Large single-specialty or multispecialty groups are joining to look more like businesses, hiring administrators, and allowing physicians to go about the business of practicing medicine. However, bringing groups of physicians together oftentimes creates the "tragedy of the commons" unless strong leadership can be supplied from the ranks and not just from the administrators.
This concept of "just doing what I do best" and leaving the management to others has been attractive to "true clinicians" and opened the door to the concept of physician practice management companies (PPMCs). The premise of the PPMC is to acquire medical practices, manage them on a day-to-day basis, (hiring, firing, billing, etc.), plus do the contracting, marketing, and strategic planning. Physicians are left to "see the patients." I’ll talk more about PPMCs in a future column, but for now, let me just state my prejudice that they represent the ultimate loss of autonomy we have been fighting.
An alternative to succeeding in this new business of medicine is not to relinquish control to others but to take control ourselves. True, we may not have the training, and we didn’t go to medical school to run a business. However, without our permission (managed care is a social experiment without the consent of the participants), the rules have changed, and our profession is no longer purely a clinical one.
It is no longer enough to be a professional scientific community. Increasingly, medical success depends on financial skills and business sense. These management skills may not be inherent to the physician, but with the level of intelligence required to be successful clinicians, they can be learned. Acquiring these new skills can place the physician in a leadership role to manage the new health care delivery continuum, just as the acquisition of clinical skills allowed successful management of the patient.

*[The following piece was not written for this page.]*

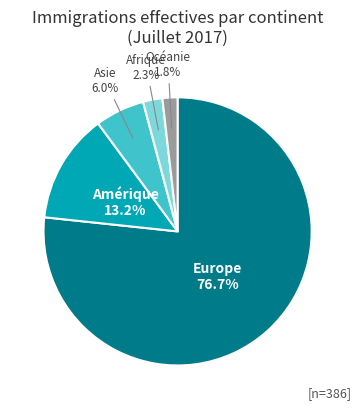

How many segments does this pie chart have?

5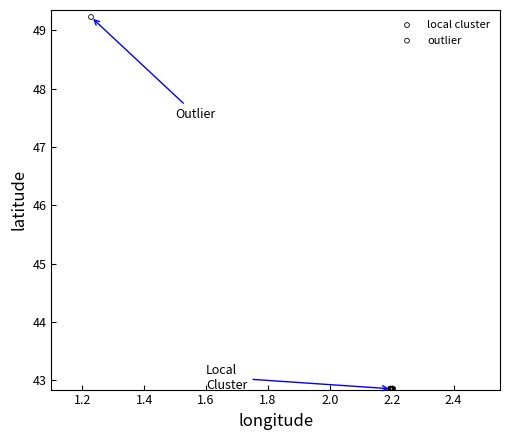

What are all the series names shown in the legend?

local cluster, outlier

Most present-day physicians will need to seek out this business and management training in a similar manner to clinical training as a part of medical school. A few progressive medical school curricula are offering a new dual-degree program (remember the traditional MD-PhD combination?): the MD-MBA. The University of California at Davis and the University of Pennsylvania in combination with the Wharton School of Business, for example, offer combined six-year clinical and business programs.
Basic medical school curricula eventually may evolve in this direction (an absolute necessity!), but at the present time, supplemental instruction must be considered. Intelligent physicians can learn the needed business, marketing, negotiation, financial, economic, and legal skills.